Two centuries later, supreme courts in Tallahassee and Washington were about to decree whether chads had been dimpled, pregnant, or hung. The lead in New Mexico already had changed hands three times, with one recount putting George W. Bush ahead of Al Gore by four votes. This photon-thin margin was made all the more interesting by a statute decreeing that should the final tally end in a tie, all five of the state's electoral votes would go to the winner of – not a duel, but of a mutually agreed-upon game of chance. No-limit Texas hold'em, anyone?
The organizers of the Mi££ion had crossbred the WSOP format with Orenstein's cameras, which had proved to be so successful on Britain's Late Night Poker broadcasts. Determined to call their event the Poker Mi££ion, Ladbrokes Casino and Sky Sports guaranteed the winner £1 million. The pound was then worth about $1.50, and they wanted to keep pace with the record $1.5 million prize Ferguson had won back in May. The problem was that even after the sponsors added £250,000 to the purse, everyone but the winner would be competing for the relatively paltry amounts left over for places two through nine. The world watched London television director John Duthie put on a spectacular display of bluffing to win the event going away.

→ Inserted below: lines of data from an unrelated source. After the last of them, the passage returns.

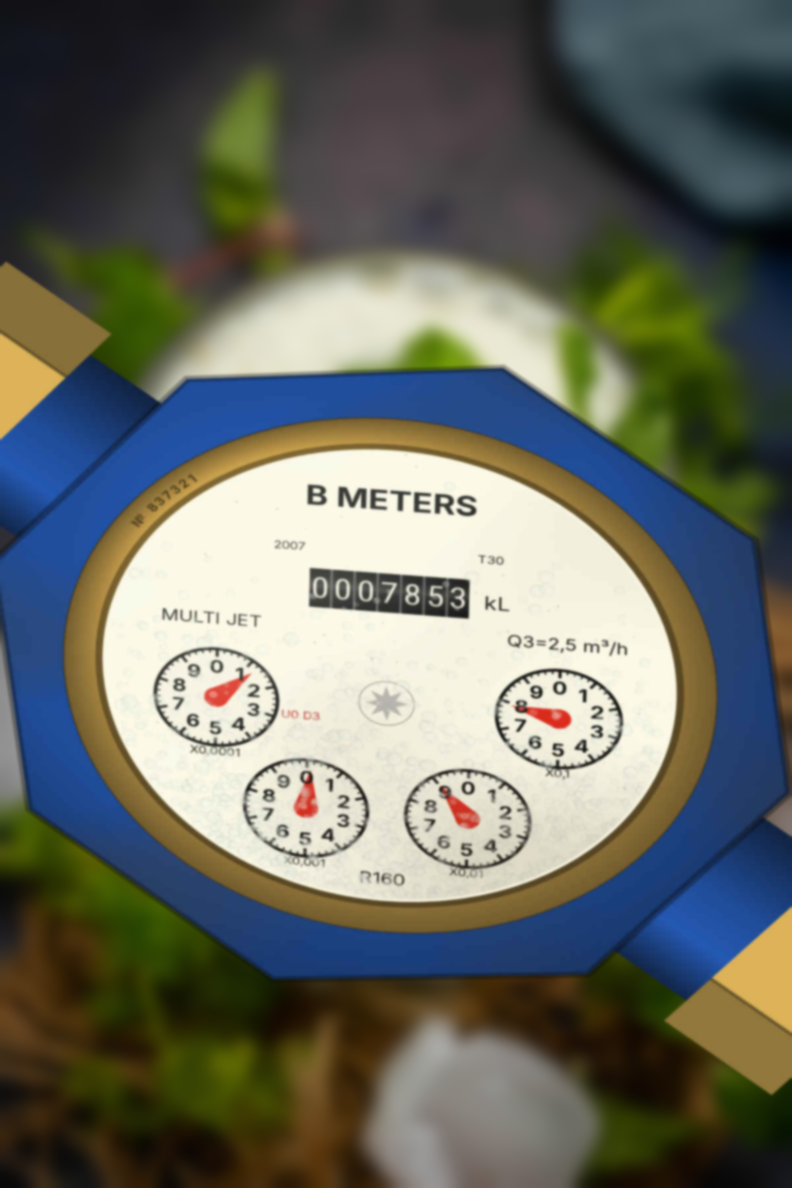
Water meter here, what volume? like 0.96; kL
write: 7853.7901; kL
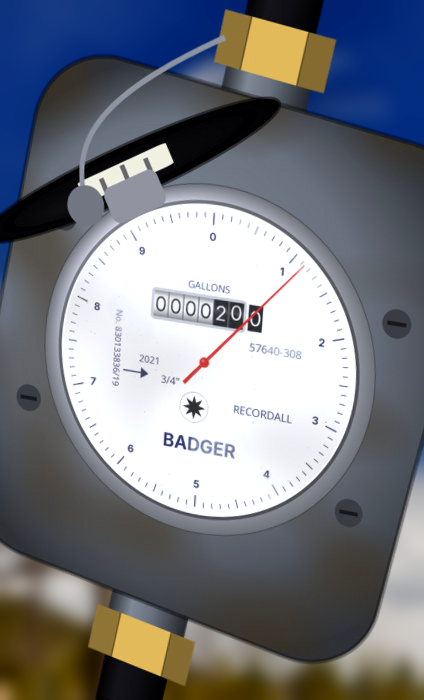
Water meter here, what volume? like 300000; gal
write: 201.1; gal
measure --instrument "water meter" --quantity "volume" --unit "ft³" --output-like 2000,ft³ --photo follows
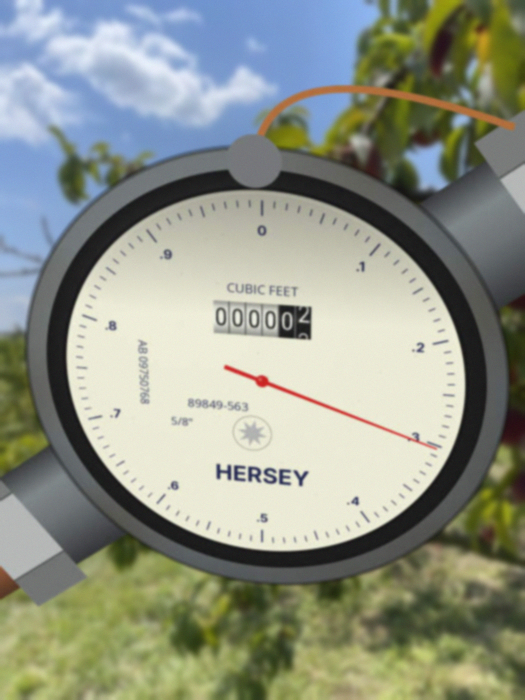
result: 2.30,ft³
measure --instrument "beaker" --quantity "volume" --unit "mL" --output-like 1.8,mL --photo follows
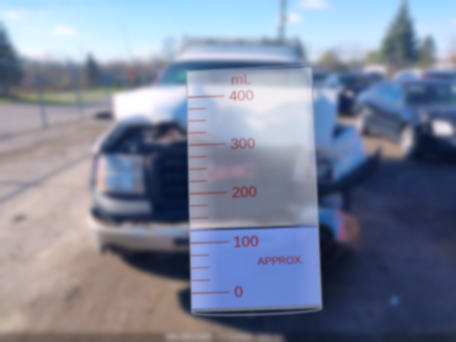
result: 125,mL
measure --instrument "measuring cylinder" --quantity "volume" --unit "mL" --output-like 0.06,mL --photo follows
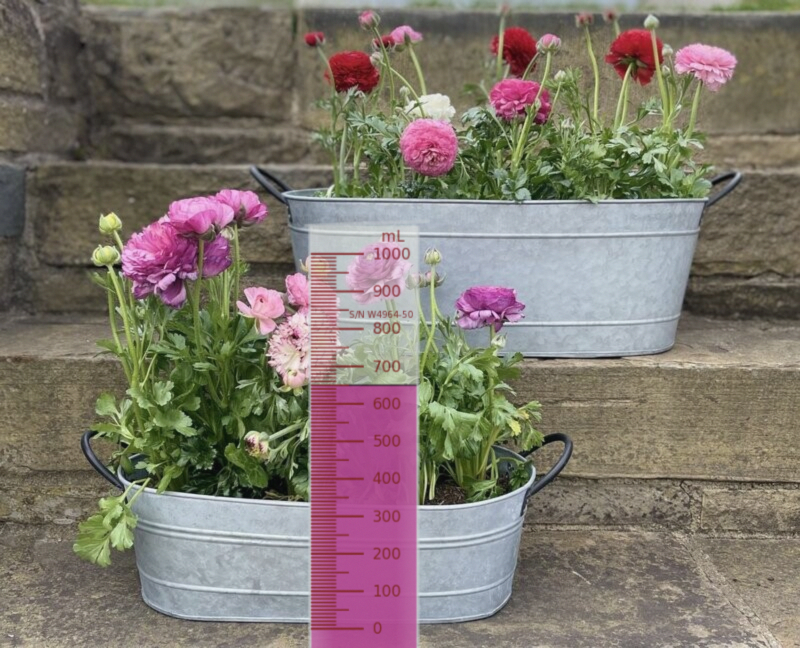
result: 650,mL
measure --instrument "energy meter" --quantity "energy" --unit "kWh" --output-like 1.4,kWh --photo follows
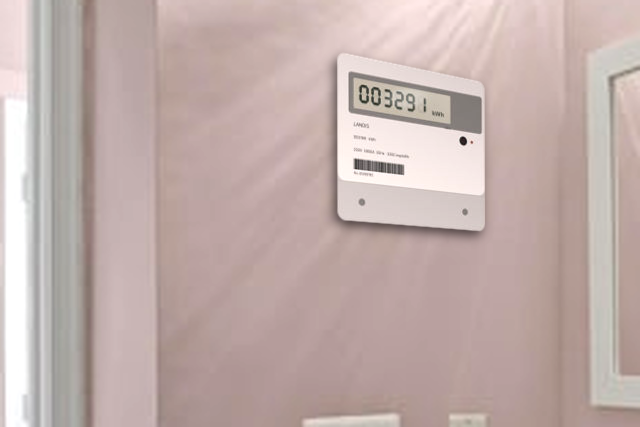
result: 3291,kWh
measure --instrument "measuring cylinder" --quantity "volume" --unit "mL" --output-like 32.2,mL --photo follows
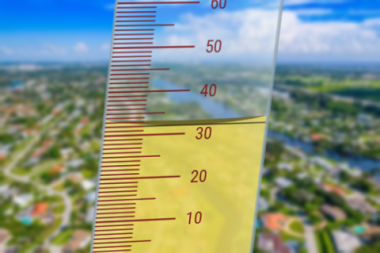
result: 32,mL
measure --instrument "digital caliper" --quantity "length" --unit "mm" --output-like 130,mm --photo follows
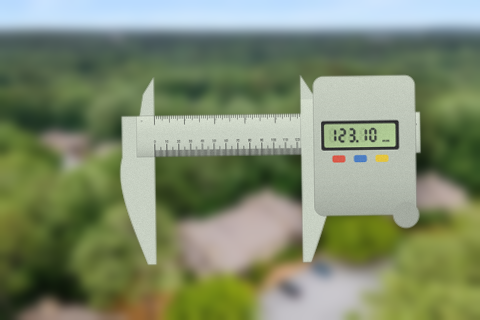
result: 123.10,mm
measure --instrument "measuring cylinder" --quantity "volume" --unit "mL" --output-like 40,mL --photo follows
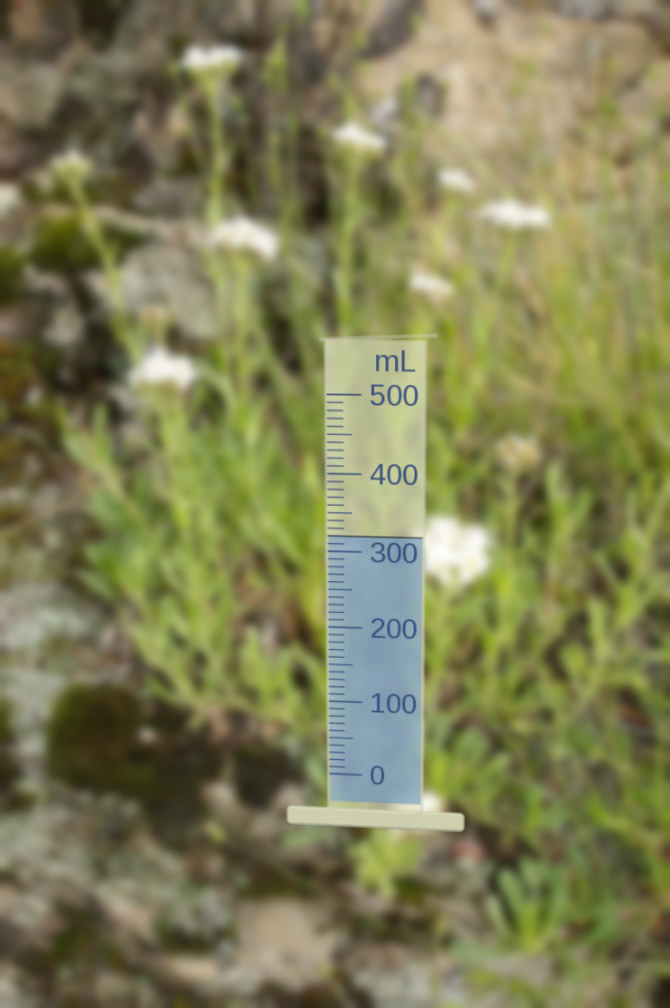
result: 320,mL
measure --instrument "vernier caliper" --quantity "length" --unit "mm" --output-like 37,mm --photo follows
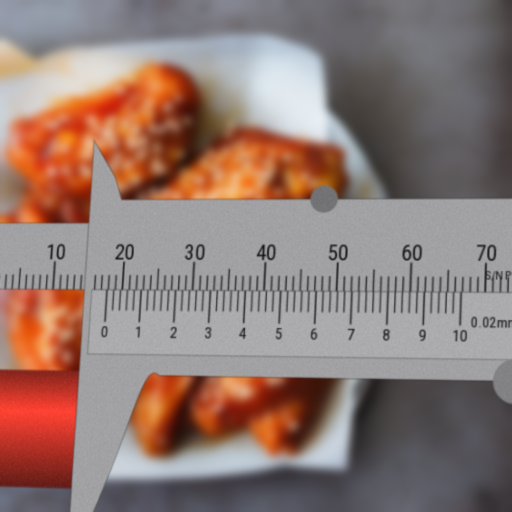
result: 17.8,mm
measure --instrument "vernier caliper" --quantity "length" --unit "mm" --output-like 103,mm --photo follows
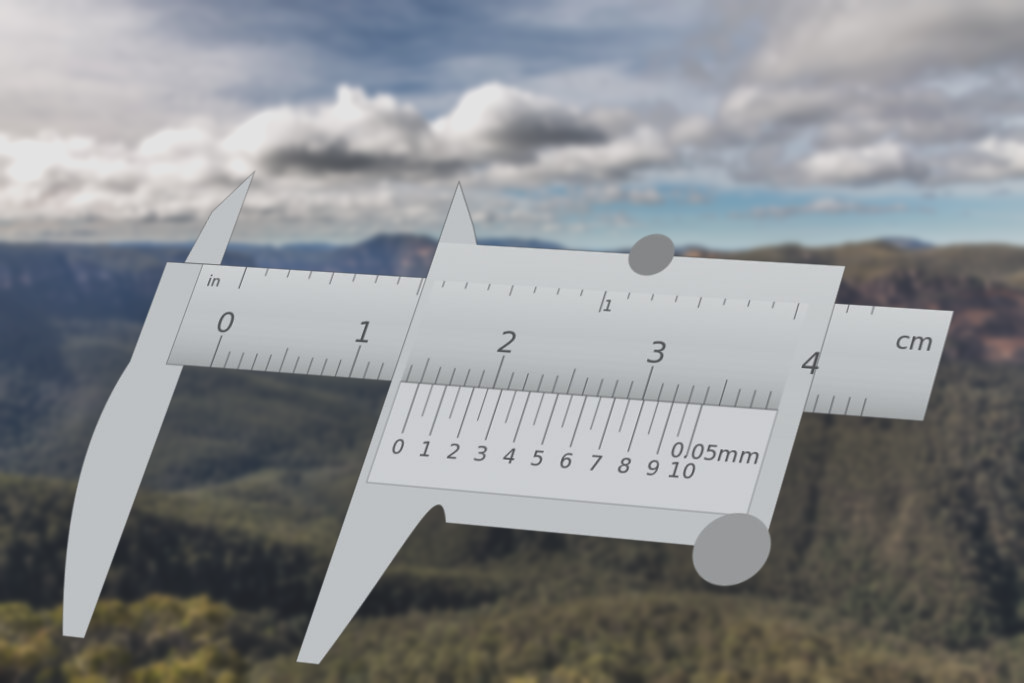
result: 14.9,mm
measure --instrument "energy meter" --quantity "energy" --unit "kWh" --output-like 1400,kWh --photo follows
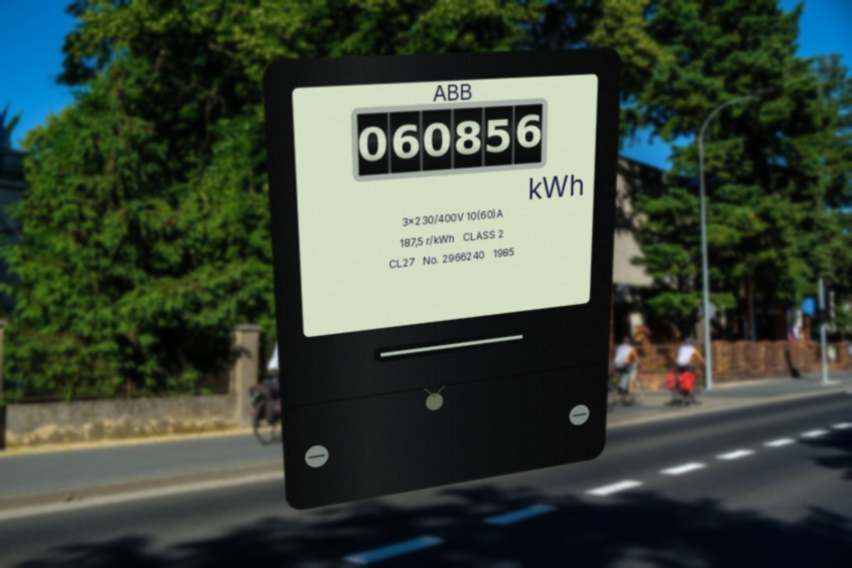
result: 60856,kWh
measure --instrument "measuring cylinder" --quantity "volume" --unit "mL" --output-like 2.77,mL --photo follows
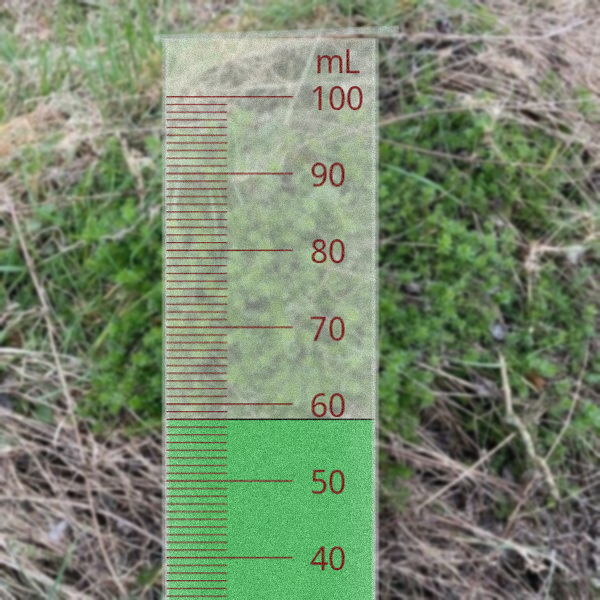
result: 58,mL
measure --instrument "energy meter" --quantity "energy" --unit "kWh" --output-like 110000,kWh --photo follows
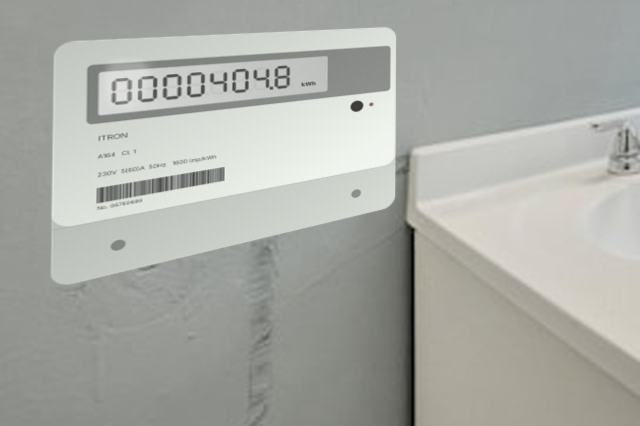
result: 404.8,kWh
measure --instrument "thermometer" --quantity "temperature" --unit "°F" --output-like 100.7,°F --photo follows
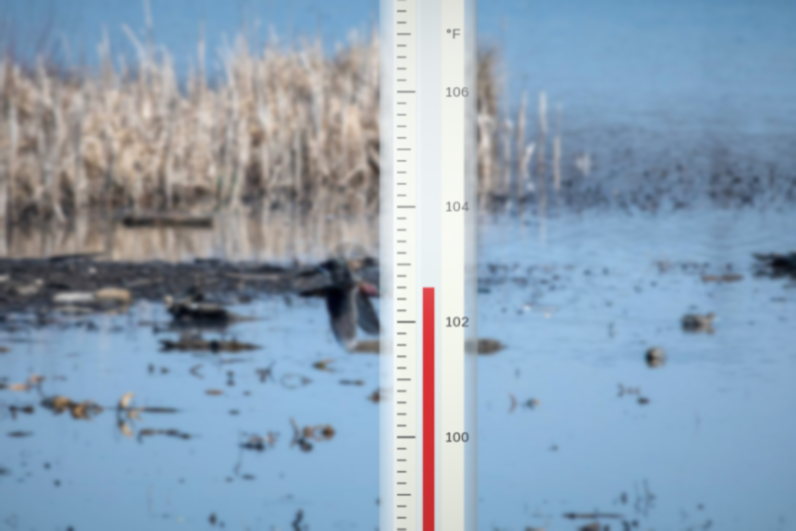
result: 102.6,°F
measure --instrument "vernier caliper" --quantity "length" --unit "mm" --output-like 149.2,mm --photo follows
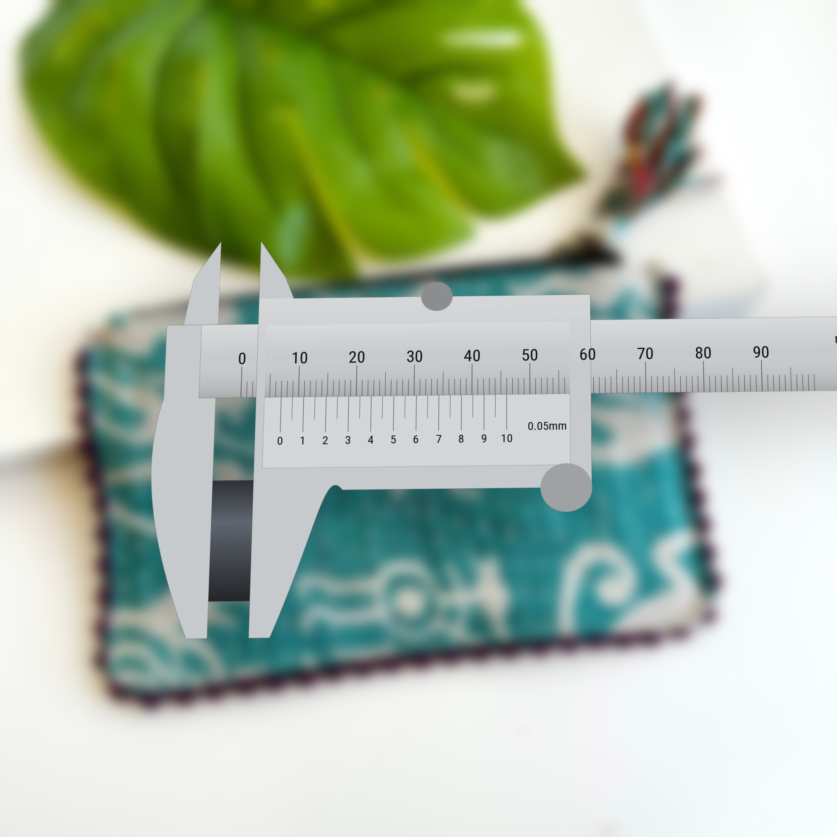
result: 7.0,mm
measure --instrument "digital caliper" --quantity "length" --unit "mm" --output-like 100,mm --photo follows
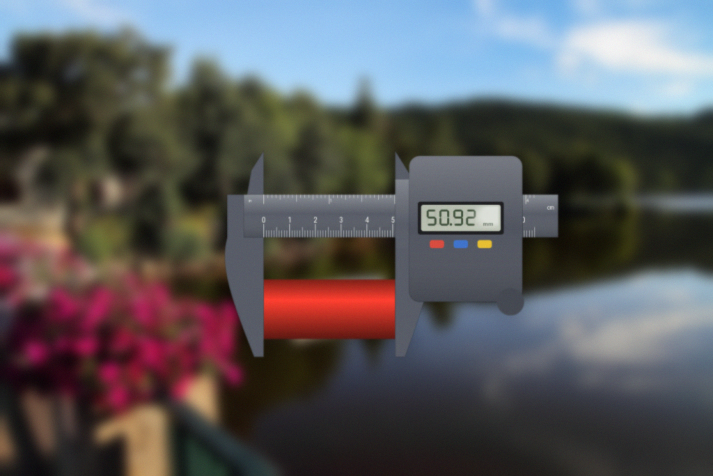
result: 50.92,mm
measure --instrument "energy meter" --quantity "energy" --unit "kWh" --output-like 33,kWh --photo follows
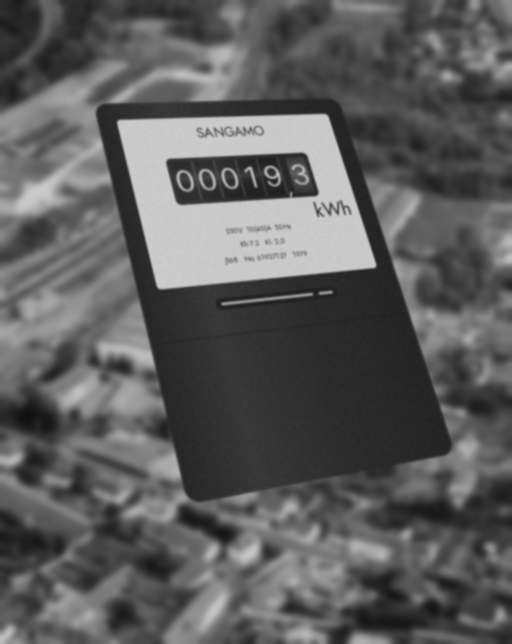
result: 19.3,kWh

Unfairly top-heavy as the payout structure was for the 156 players putting up $10,000 apiece, the promoters' magic round number had been accomplished. Final-table action was broadcast live to 300 million households in 140 countries, they said, then rebroadcast in the U.S. in prime time on Thanksgiving evening. The upshot was that by 2002, the World Poker Tour, a rival series of tournaments using the WSOP format, was deploying holecard cameras for its highly rated shows on the Travel Channel, and ESPN followed suit in '03 for its popular coverage of World Series events. The age of new poker millionaires being minted at monthly or even weekly tournaments was now under way.